Side Effects Compared to Chemotherapy

Because Keytruda revs up the immune system rather than poisoning cells, its side effect profile is distinctly different from chemotherapy. You generally won’t experience the classic chemo side effects like severe nausea, hair loss, or dramatically low blood counts. Instead, the risks center on your immune system attacking healthy tissues, a category called immune-related adverse events.

The most common of these include skin reactions like rash or itching, diarrhea (occurring in up to 19% of patients on the drug alone), and thyroid or other hormonal problems (roughly 10% of patients on checkpoint inhibitors develop clinically significant endocrine issues). Lung inflammation, or pneumonitis, occurs in about 2.7% of patients. Joint pain and arthritis-like symptoms are also relatively common and tend to occur more frequently with PD-1 inhibitors like Keytruda than with some other immunotherapy drugs.

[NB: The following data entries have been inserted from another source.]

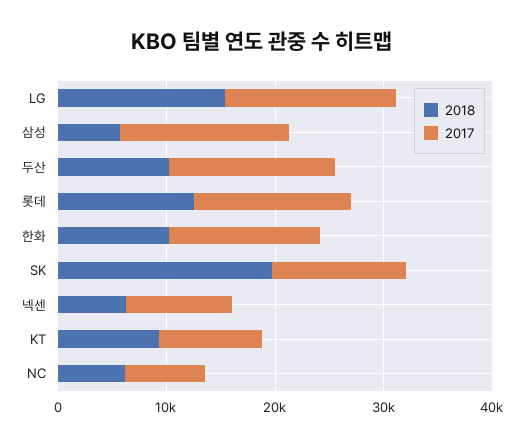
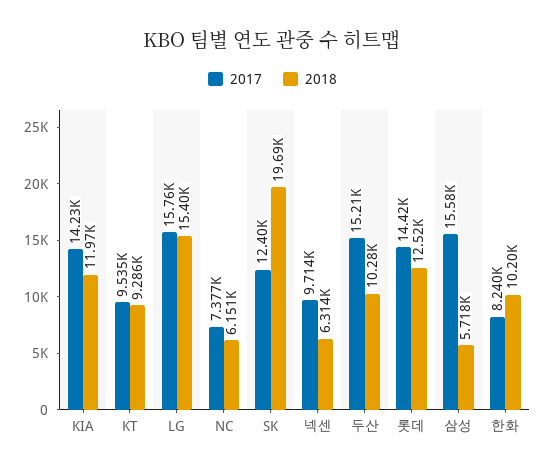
  {
    "2018": {
      "LG": 15400,
      "삼성": 5718,
      "두산": 10280,
      "롯데": 12520,
      "한화": 10200,
      "SK": 19690,
      "넥센": 6314,
      "KT": 9286,
-     "NC": 6151
+     "NC": 6151,
+     "KIA": 11970
    },
    "2017": {
      "LG": 15760,
      "삼성": 15580,
      "두산": 15210,
      "롯데": 14420,
-     "한화": 14000,
+     "한화": 8240,
      "SK": 12400,
      "넥센": 9714,
      "KT": 9535,
-     "NC": 7377
+     "NC": 7377,
+     "KIA": 14230
    }
  }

Rarer but more serious immune-related side effects can affect the kidneys (1-2% for any severity), nervous system, or heart (less than 0.1%). When Keytruda is combined with chemotherapy, you can experience side effects from both treatments, which means the overall burden tends to be heavier than with either approach alone. Severe skin reactions occur in about 3% or fewer patients on Keytruda alone, and severe kidney injury in less than 1%.

The key practical difference is that most immune-related side effects from Keytruda are reversible when caught early. Your care team will monitor blood work and symptoms closely throughout treatment, and temporary pauses or dose adjustments are common if your immune system starts targeting healthy tissue.